◆ EXERCISE DETAILS
Transcribe the listing that follows in full, exactly, and drop its images.

◆ DATA EXTRACT
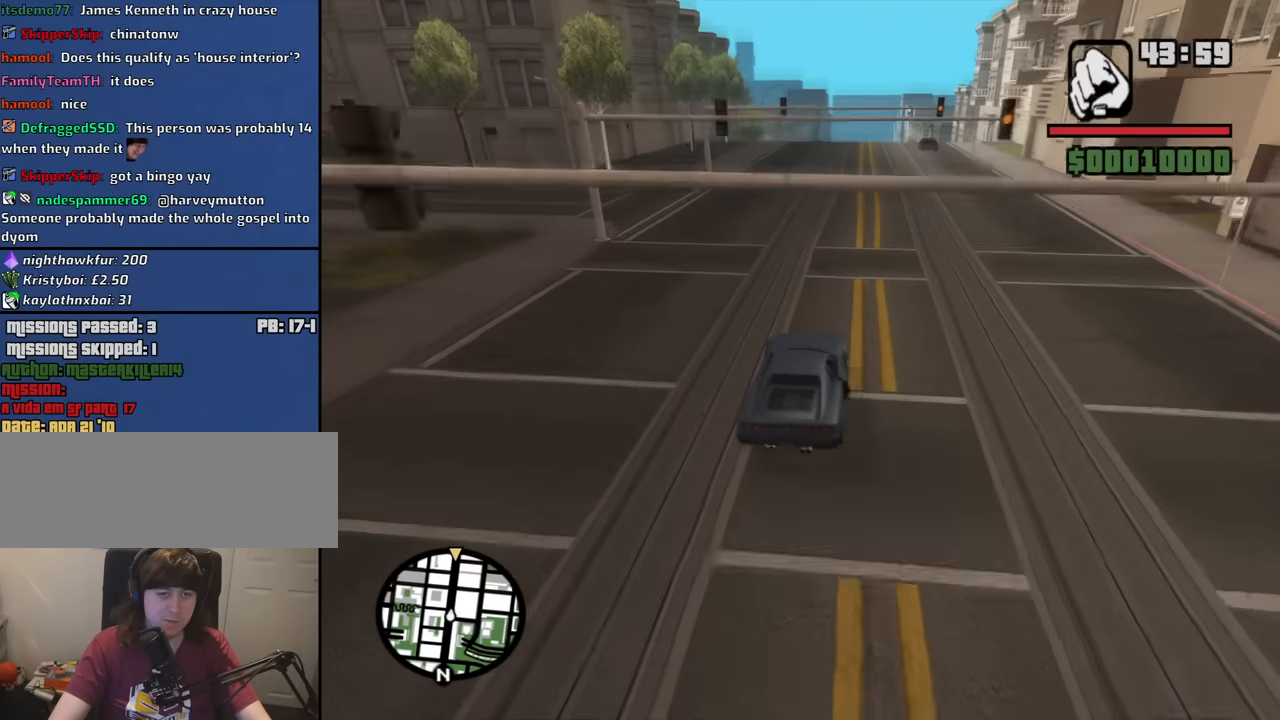
{"keys": ["w"], "mouse": [], "events": []}
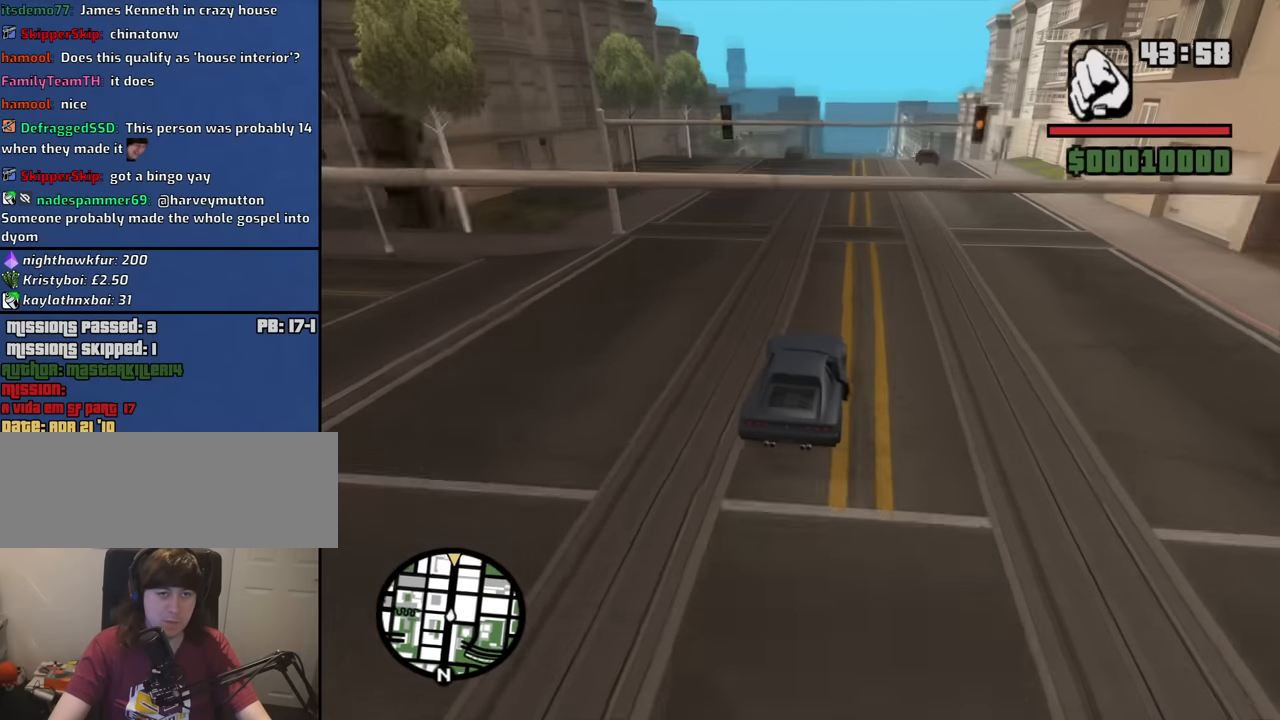
{"keys": ["w"], "mouse": [], "events": []}
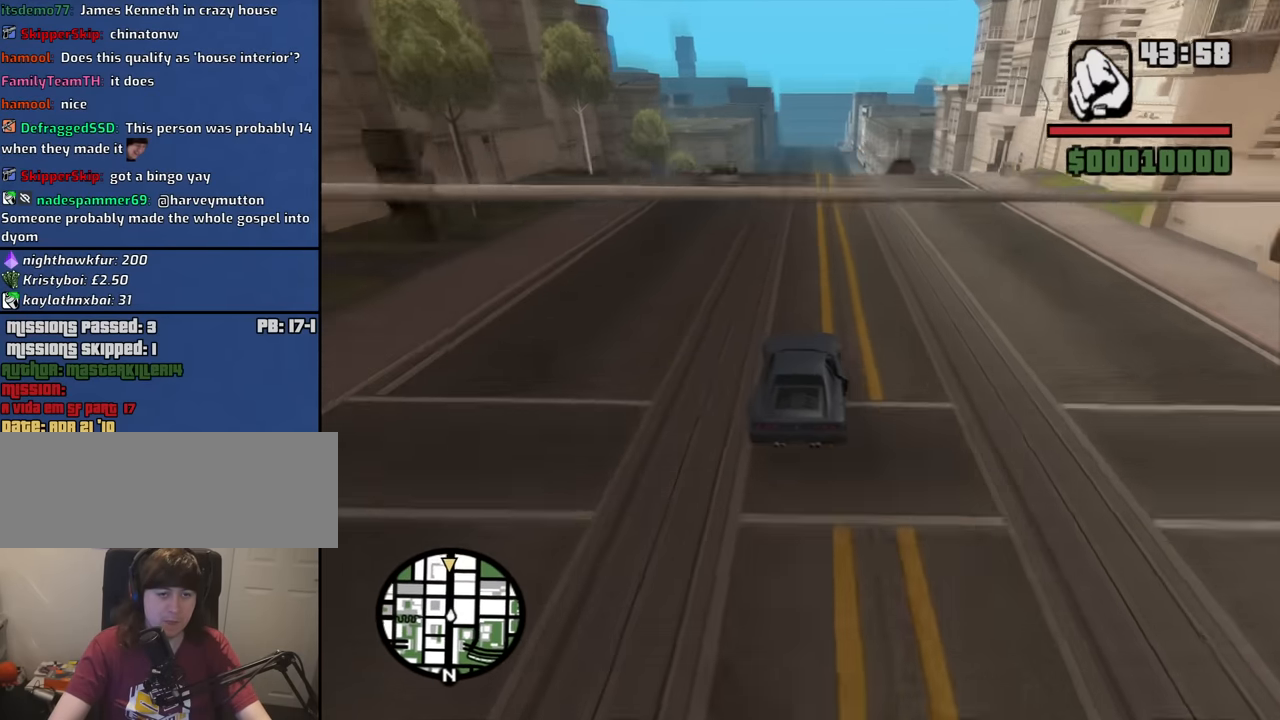
{"keys": ["w"], "mouse": [], "events": []}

◆ RESPONSE TO THIS EXERCISE
{"keys": ["w"], "mouse": [], "events": []}
{"keys": ["w"], "mouse": [], "events": []}
{"keys": ["w"], "mouse": [], "events": []}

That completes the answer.